A disrupted EZ is therefore likely to represent changes or even defects in the photoreceptor layers. Reasons for a disrupted EZ might include loss of either rods or cones or a structural change within the photoreceptors altering the directionality of the light guidance which could change the optical OCT signal. However, recent studies showed that intact cone structures can be found in areas of EZ loss seen in SD-OCT.16–18 The interdigitation zone might indicate areas of photoreceptor disturbance more reliably.19 As we only tested cone function, it is unclear whether rod or cone function is more impaired in areas of EZ alteration. However, earlier studies showing more pronounced rod as compared to cone affection and a striking correlation of EZ loss with rod photoreceptor loss12,20 might hint toward more advanced rod loss in areas of impaired EZ. Rods have been imaged in vivo in only few studies, and to our knowledge, no rod imaging has been performed in patients with MacTel to date.21–25 Measuring rod density in the “MacTel” area could be informative if rods are still present. Nevertheless, an overall decrease of EZ loss occurs only in a relatively small minority of cases and the effect might be negligible. Moreover, even if SD-OCT imaging may not fully detect the presence or absence of photoreceptors (in particular rods), our results show that progression of the disease is found more reliable with SD-OCT than with microperimetry and thus appears to be the most accurate method to monitor disease progression to date.

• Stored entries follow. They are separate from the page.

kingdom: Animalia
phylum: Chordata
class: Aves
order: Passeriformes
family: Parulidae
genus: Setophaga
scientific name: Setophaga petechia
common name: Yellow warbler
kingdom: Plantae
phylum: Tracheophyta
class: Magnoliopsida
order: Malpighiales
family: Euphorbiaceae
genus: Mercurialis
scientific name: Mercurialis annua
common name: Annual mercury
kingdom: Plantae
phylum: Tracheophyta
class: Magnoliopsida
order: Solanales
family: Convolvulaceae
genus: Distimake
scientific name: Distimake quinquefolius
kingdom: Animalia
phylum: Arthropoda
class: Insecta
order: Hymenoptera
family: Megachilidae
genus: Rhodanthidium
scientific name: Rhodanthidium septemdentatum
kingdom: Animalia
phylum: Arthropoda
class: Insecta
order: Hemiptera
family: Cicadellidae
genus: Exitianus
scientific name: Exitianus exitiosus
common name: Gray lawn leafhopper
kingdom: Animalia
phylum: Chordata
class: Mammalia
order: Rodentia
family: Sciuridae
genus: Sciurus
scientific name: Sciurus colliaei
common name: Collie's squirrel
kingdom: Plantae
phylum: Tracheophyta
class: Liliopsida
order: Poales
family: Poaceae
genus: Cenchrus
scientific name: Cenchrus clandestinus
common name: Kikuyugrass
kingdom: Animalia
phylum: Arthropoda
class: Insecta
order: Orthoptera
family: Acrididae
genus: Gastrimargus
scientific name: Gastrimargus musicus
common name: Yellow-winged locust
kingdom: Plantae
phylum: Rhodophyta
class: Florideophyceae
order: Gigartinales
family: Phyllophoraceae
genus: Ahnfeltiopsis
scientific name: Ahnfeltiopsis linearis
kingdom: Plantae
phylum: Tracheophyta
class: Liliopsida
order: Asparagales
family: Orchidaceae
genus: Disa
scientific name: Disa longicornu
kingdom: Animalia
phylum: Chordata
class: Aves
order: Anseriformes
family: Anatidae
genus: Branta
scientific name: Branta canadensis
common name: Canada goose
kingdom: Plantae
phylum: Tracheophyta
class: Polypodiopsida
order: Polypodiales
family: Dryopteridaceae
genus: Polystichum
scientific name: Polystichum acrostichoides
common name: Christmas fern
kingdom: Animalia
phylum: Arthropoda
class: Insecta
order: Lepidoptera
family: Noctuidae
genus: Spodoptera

The good correlation of EZ loss with functional loss in microperimetry suggests that EZ loss appears to be reliable and reproducible as an objective measure of disease progression. Our results indicate that EZ loss might even detect disease progression more precisely than microperimetry because smaller changes are identified. Ellipsoid zone loss may therefore be considered as potential outcome measure in investigational trials in the future.